HIG Investment Objective
The Horizons BetaPro S&P/TSX Global Gold Inverse ETF ("HIG") seeks daily investment results, before fees, expenses, distributions, brokerage commissions and other transaction costs, that endeavour to correspond to one times (100%) the inverse (opposite) of the daily performance of the S&P/TSX Global Gold™ Index.
HBU and HBD Investment Objectives
The Horizons BetaPro COMEX® Gold Bullion Bull Plus ETF ("HBU") and the Horizons BetaPro COMEX® Gold Bullion Bear Plus ETF ("HBD") seek daily investment results equal to 200% the daily performance, or inverse daily performance, of COMEX® Gold Bullion, before fees and expenses. HBU and HBD are denominated in Canadian dollars, as the U.S. dollar exposure of the underlying index is hedged daily.

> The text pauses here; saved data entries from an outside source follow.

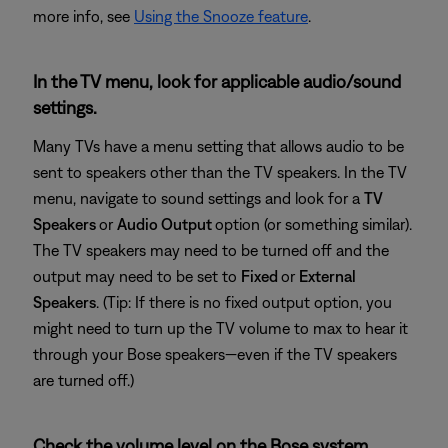
more info, see
Using the Snooze feature
.
In the TV menu, look for applicable audio/sound
settings.
Many TVs have a menu setting that allows audio to be
sent to speakers other than the TV speakers. In the TV
menu, navigate to sound settings and look for a
TV
Speakers
or
Audio Output
option (or something similar).
The TV speakers may need to be turned off and the
output may need to be set to
Fixed
or
External
Speakers
. (Tip: If there is no fixed output option, you
might need to turn up the TV volume to max to hear it
through your Bose speakers—even if the TV speakers
are turned off.)
Check the volume level on the Bose system.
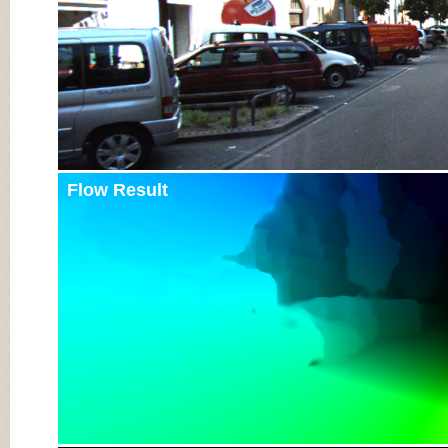
Flow Result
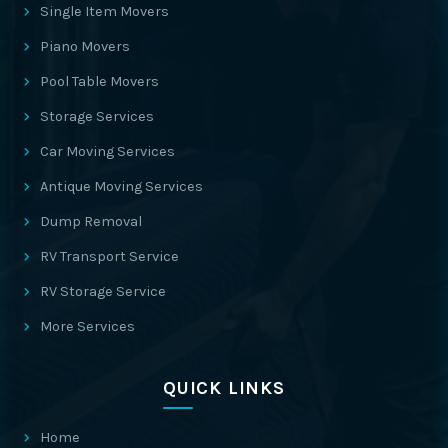
Single Item Movers
Piano Movers
Pool Table Movers
Storage Services
Car Moving Services
Antique Moving Services
Dump Removal
RV Transport Service
RV Storage Service
More Services
QUICK LINKS
Home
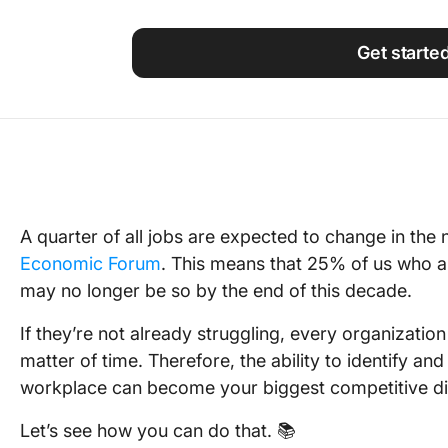
Using ClickUp
Work Culture
Get starte
A quarter of all jobs are expected to change in the 
Economic Forum
. This means that 25% of us who ar
may no longer be so by the end of this decade.
If they’re not already struggling, every organization w
matter of time. Therefore, the ability to identify and
workplace can become your biggest competitive dif
Let’s see how you can do that. 📚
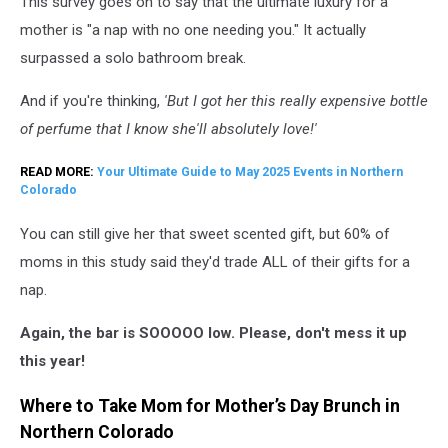
This survey goes on to say that the ultimate luxury for a
mother is "a nap with no one needing you." It actually
surpassed a solo bathroom break.
And if you're thinking,
'But I got her this really expensive bottle
of perfume that I know she'll absolutely love!'
READ MORE:
Your Ultimate Guide to May 2025 Events in Northern
Colorado
You can still give her that sweet scented gift, but 60% of
moms in this study said they'd trade ALL of their gifts for a
nap.
Again, the bar is SOOOOO low. Please, don't mess it up
this year!
Where to Take Mom for Mother’s Day Brunch in
Northern Colorado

HGU and HGD Investment Objectives
The Horizons BetaPro S&P/TSX Global Gold Bull+ ETF ("HGU") and the Horizons BetaPro S&P/TSX Global Gold Bear+ ETF ("HGD") seek daily investment results equal to 200% the daily performance, or inverse daily performance, of the S&P/TSX Global Gold™ Index, before fees and expenses. The Index consists of securities of global gold sector issuers listed on the TSX, NYSE, NASDAQ and AMEX.
The views expressed herein may not necessarily be the views of AlphaPro Management Inc., Horizons ETFs Management (Canada) Inc. or Horizons Exchange Traded Funds Inc. All comments, opinions and views expressed are of a general nature and should not be considered as advice to purchase or to sell mentioned securities. Before making any investment decision, please consult your investment advisor or advisors.